The disorder of mitochondrial dynamic equilibrium of lung epithelial cell is one of the critical causes of acute lung injury (ALI). Kinsenoside (Kin) serves as an active small-molecule component derived from traditional medicinal herb displaying multiple pharmacological actions in cancers, hyperglycemia, and liver disease. The objective of this study was to investigate the effects of Kin on lipopolysaccharide- (LPS-) induced ALI and further explore possible molecular mechanisms. Kin was administered orally (100 mg/kg/day) for 7 consecutive days before LPS instillation (5 mg/kg). After 12 hours, pathological injury, inflammatory response, and oxidative stress were detected.
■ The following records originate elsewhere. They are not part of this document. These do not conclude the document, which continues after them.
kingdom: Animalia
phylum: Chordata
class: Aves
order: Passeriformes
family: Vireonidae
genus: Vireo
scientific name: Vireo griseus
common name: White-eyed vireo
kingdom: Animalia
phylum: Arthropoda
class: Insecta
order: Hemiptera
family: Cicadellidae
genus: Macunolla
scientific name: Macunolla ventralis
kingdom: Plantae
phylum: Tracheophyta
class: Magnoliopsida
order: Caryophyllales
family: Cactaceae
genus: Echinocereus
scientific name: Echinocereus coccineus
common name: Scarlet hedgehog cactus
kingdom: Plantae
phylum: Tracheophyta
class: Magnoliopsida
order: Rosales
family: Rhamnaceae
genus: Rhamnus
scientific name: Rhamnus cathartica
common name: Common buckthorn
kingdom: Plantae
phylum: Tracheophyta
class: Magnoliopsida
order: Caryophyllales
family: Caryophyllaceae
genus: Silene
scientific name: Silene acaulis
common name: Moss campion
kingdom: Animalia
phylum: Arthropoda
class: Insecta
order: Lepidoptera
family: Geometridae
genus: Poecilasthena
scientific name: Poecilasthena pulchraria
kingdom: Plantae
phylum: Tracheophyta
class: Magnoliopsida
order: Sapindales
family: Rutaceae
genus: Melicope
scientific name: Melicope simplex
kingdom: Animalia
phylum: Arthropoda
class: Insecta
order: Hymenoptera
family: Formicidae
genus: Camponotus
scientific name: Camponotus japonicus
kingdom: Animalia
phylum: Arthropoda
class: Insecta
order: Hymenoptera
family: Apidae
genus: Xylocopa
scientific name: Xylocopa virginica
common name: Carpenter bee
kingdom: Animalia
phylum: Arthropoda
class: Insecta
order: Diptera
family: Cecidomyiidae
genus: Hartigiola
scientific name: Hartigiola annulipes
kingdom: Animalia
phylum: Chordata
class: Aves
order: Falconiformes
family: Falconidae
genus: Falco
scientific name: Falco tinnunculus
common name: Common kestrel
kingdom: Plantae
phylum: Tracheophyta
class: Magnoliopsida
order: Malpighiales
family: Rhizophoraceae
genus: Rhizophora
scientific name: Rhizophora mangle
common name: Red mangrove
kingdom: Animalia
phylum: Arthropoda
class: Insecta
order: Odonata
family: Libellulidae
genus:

The results demonstrated that Kin significantly alleviated lung pathological injury and decreased the infiltration of inflammatory cells and the release of inflammatory mediators in bronchoalveolar lavage fluid (BALF), apart from inhibiting the production of reactive oxygen species (ROS) and lipid peroxidation. Meanwhile, Kin also promoted mitochondrial fusion and restrained mitochondrial fission in mice with ALI. In terms of mechanism, Kin pretreatment increased the phosphorylation of AMP-activated protein kinase (AMPK) and the protein level of nuclear factor erythroid 2-related factor 2 (NRF2). In Ampk-α knockout mice challenged with LPS, Kin lost its pulmonary protective effects, accompanied by lower NRF2 level. In vitro experiments further unveiled that either AMPK inhibition by Compound C or NRF2 knockdown by siRNA abolished the protective roles of Kin in LPS-treated A549 lung epithelial cells. And NRF2 activator TAT-14 could reverse the effects of Ampk-α deficiency. In conclusion, Kin possesses the ability to prevent LPS-induced ALI by modulating mitochondrial dynamic equilibrium in lung epithelial cell in an AMPK/NRF2-dependent manner.